PPF Update: The Public Provident Fund is one of the very few investment options that enjoy the perks of the government’s triple tax exemptions, also known as the exempt-exempt-exempt (EEE) status. Under this, beneficiaries get tax exemptions thrice, that is, during the time of investment, accrual, and withdrawal. PPF account holders, under the EEE rule, get income tax exemptions of up to Rs 1.5 lakh per annum. Under Section 80C of the Income-tax Act, 1961, the interest rate earned each year is also exempt from any levy and one can also withdraw the matured amount without being taxed. However, one should also note that one individual cannot open more than one PPF account and also cannot invest more than Rs 1.5 lakh in that account in a particular year.

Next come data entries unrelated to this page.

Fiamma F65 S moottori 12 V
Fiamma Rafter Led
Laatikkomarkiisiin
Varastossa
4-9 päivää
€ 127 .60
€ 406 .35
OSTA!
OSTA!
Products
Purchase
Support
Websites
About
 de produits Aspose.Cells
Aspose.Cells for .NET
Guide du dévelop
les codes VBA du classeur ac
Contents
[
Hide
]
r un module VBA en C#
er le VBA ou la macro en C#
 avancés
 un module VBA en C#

The Institute of Chartered Accountants of India, or ICAI, has in its pre budget memorandum sent recommendations regarding the Public Provident Fund scheme. Under this, the ICAI has said that the maximum annual limit for PPF deposits should be increased. They have demanded that the deposit limit must be increased to Rs 3 lakh. The top organisation said that the present limit of Rs 1.5 lakh to deposit money in the PPF accounts has not been changed for several years.

How to Double Your PPF Investment Yearly?

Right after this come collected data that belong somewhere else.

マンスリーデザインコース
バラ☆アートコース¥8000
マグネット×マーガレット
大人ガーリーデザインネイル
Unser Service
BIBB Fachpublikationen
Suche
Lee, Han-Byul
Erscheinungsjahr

Till the change gets considered by the government, there is indeed a way to double your PPF income. A married man can double his investment by opening a PPF account in the name of his wife, and thereby invest Rs 3 lakh per annum instead of Rs 1.5 lakh. However, the overall income tax exemption under Section 80c will be capped at Rs 1.5 lakh per annum, according to the rules.

The source of the investment would in this case be with the husband if he opens a PPF account with his wife’s name. This means that the interest earned in this account will get clubbed with husband’s income. Since the interest earned in PPF account is tax exempted, this will hold true in both the cases.

In case you want to merge your PPF accounts and have not exceeded the annual limit,  have an option to retain the PPF account of your choice. If both the accounts are held in the same operating agency, the transfer process becomes easier.

Such an investment is advisable for those who have low risk appetite but wants to make an investment. Risk assets are typically market-linked investment tools like mutual funds, stocks, NPS, etc.

PPF is the only safe and tax-efficient savings scheme which is made available to self-employed persons as well as salaried individuals. It has an interest rate of 7.1 per cent, which comes just behind EPF and Sukanya Samriddhi Yojana schemes of the government.

The Public Provident Fund or PPF is one of the most popular, long term investment options in India. It is a retirement savings policy provided by the Indian government to create long term wealth for investors post retirement. Introduced in 1968 by the Ministry of Finance’s National Savings Institute, PPF has become a powerful tool for Indians wherein they can enjoy tax benefits. The scheme has emerged as one of the most sought-after investment options due to the safety, returns and tax benefits it offers.

This government-backed scheme is a form of a small savings policy and ensures to provide assured returns at the time of its maturity, which makes it so loved among investors.